By MIke Stones, 18-May-2009
“Bacteria eating” viruses, known as bacteriophages, could be an effective way of eliminating specific food pathogens, according to a recent report from the European Food Safety Authority’s BIOHAZ Panel.
Some bacteriophages, under specific conditions, could be used to eliminate specific pathogens in milk and meat products, concluded the study.
The panel, which deals with biological hazards in the field of food safety and food-borne diseases, noted that bacteriophages tend to persist longer than their hosts and behave as inert particles in the environment.
But, their long-term antibacterial activity is reduced on dry surfaces and their persistence in food varies with each bacteriophage, and with the conditions of application. Factors include: Dose, and physical and chemical factors associated with the food such as pH and moisture levels.

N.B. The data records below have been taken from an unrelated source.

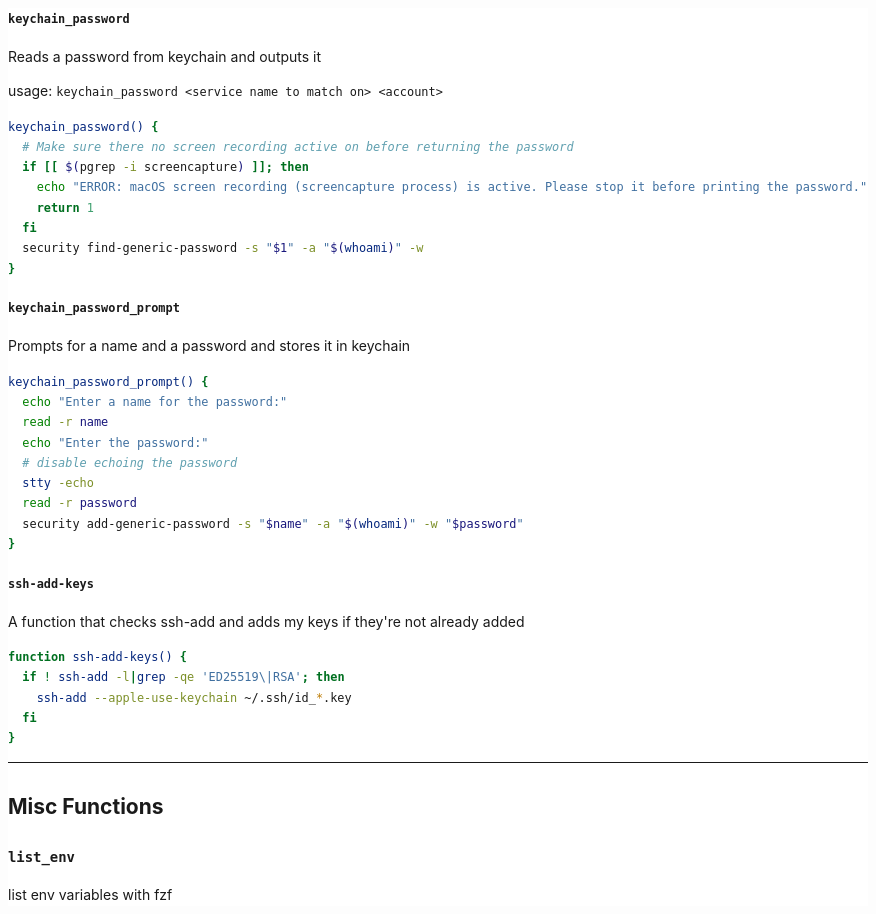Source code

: #### `keychain_password`

Reads a password from keychain and outputs it

usage: `keychain_password <service name to match on> <account>`

```bash
keychain_password() {
  # Make sure there no screen recording active on before returning the password
  if [[ $(pgrep -i screencapture) ]]; then
    echo "ERROR: macOS screen recording (screencapture process) is active. Please stop it before printing the password."
    return 1
  fi
  security find-generic-password -s "$1" -a "$(whoami)" -w
}
```

#### `keychain_password_prompt`

Prompts for a name and a password and stores it in keychain

```bash
keychain_password_prompt() {
  echo "Enter a name for the password:"
  read -r name
  echo "Enter the password:"
  # disable echoing the password
  stty -echo
  read -r password
  security add-generic-password -s "$name" -a "$(whoami)" -w "$password"
}
```

#### `ssh-add-keys`

A function that checks ssh-add and adds my keys if they're not already added

```bash
function ssh-add-keys() {
  if ! ssh-add -l|grep -qe 'ED25519\|RSA'; then
    ssh-add --apple-use-keychain ~/.ssh/id_*.key
  fi
}

```

---

## Misc Functions

### `list_env`

list env variables with fzf
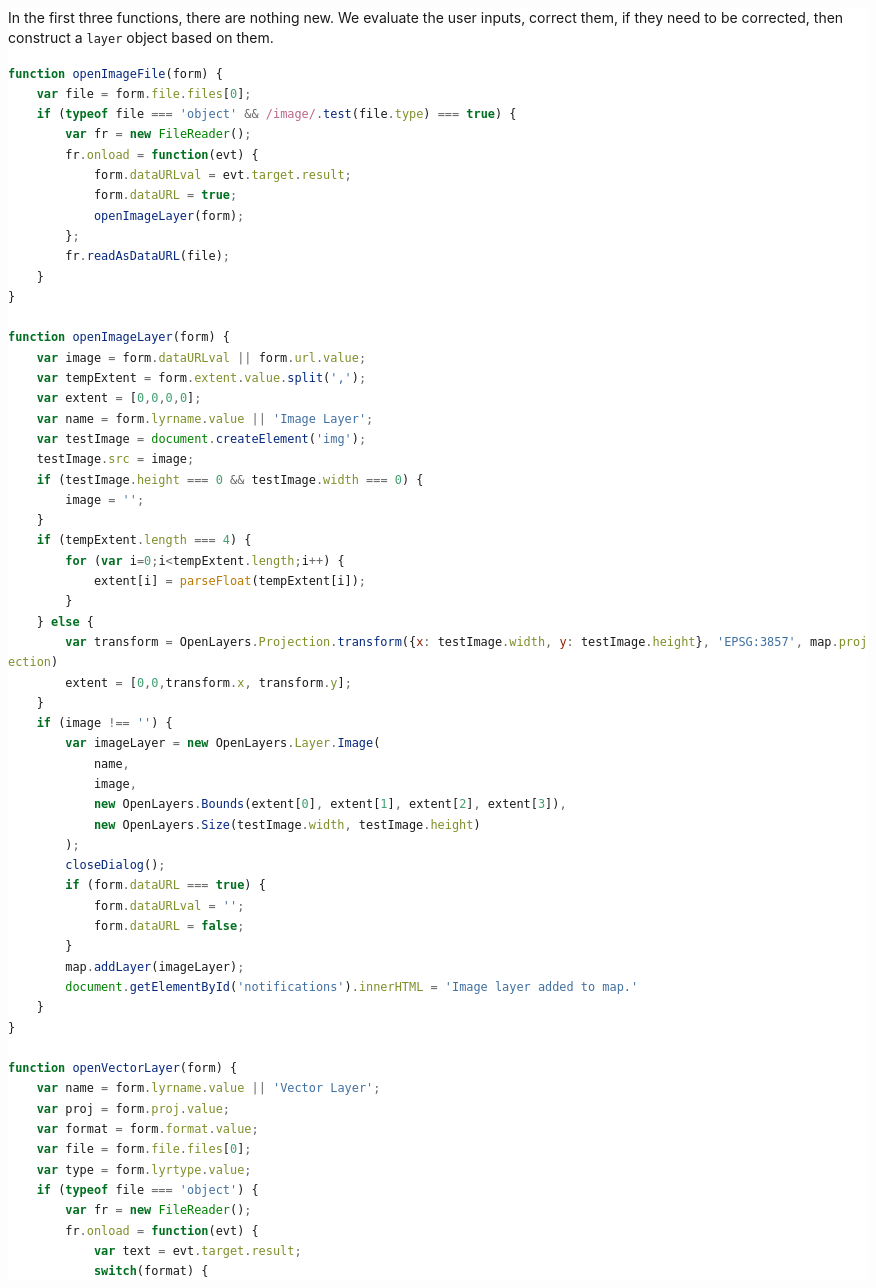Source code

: In the first three functions, there are nothing new. We evaluate the user inputs, correct them, if they need to be corrected, then construct a `layer` object based on them.

``` javascript
function openImageFile(form) {
    var file = form.file.files[0];
    if (typeof file === 'object' && /image/.test(file.type) === true) {
        var fr = new FileReader();
        fr.onload = function(evt) {
            form.dataURLval = evt.target.result;
            form.dataURL = true;
            openImageLayer(form);
        };
        fr.readAsDataURL(file);
    }
}

function openImageLayer(form) {
    var image = form.dataURLval || form.url.value;
    var tempExtent = form.extent.value.split(',');
    var extent = [0,0,0,0];
    var name = form.lyrname.value || 'Image Layer';
    var testImage = document.createElement('img');
    testImage.src = image;
    if (testImage.height === 0 && testImage.width === 0) {
        image = '';
    }
    if (tempExtent.length === 4) {
        for (var i=0;i<tempExtent.length;i++) {
            extent[i] = parseFloat(tempExtent[i]);
        }
    } else {
        var transform = OpenLayers.Projection.transform({x: testImage.width, y: testImage.height}, 'EPSG:3857', map.projection)
        extent = [0,0,transform.x, transform.y];
    }
    if (image !== '') {
        var imageLayer = new OpenLayers.Layer.Image(
            name,
            image,
            new OpenLayers.Bounds(extent[0], extent[1], extent[2], extent[3]),
            new OpenLayers.Size(testImage.width, testImage.height)
        );
        closeDialog();
        if (form.dataURL === true) {
            form.dataURLval = '';
            form.dataURL = false;
        }
        map.addLayer(imageLayer);
        document.getElementById('notifications').innerHTML = 'Image layer added to map.'
    }
}

function openVectorLayer(form) {
    var name = form.lyrname.value || 'Vector Layer';
    var proj = form.proj.value;
    var format = form.format.value;
    var file = form.file.files[0];
    var type = form.lyrtype.value;
    if (typeof file === 'object') {
        var fr = new FileReader();
        fr.onload = function(evt) {
            var text = evt.target.result;
            switch(format) {
```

For example, refrigeration temperatures improve the persistence of bacteriophages on the surfaces of meat and dairy products.
However, after reviewing peer-reviewed scientific literature, the panel was unable to conclude whether or not bacteriophages can protect against bacteria in cases where the food becomes re-contaminated. The effectiveness of bacteriophages against re-contamination of food may vary according to the characteristics of the food, the type of bacteriophage and how it is used, and environmental factors.
The panel recommended further research to gauge the persistence of bacteriophages in foods and their ability to prevent recontamination with bacterial pathogens. Research should focus on specific combinations of bacteriophages, pathogens and foods, it said.
The panel’s study stemmed from a request from European Commission for the European Food Safety Authority (EFSA) to advise on the use of bacteriophages on food of animal origin. It was asked to particularly focus on the mode of action of bacteriophages on carcasses, meat and dairy products.
Bacteriophages occur in a broad range of habitats in nature and can be isolated from meat, milk and derived products. They replicate best on growing bacterial cells, but can also reproduce on cells which are not in a growing phase.
The US Food and Drug Administration first approved the use of bacteria eating viruses as food additives in ready-to-eat meat and poultry to protect against Listeria three years ago.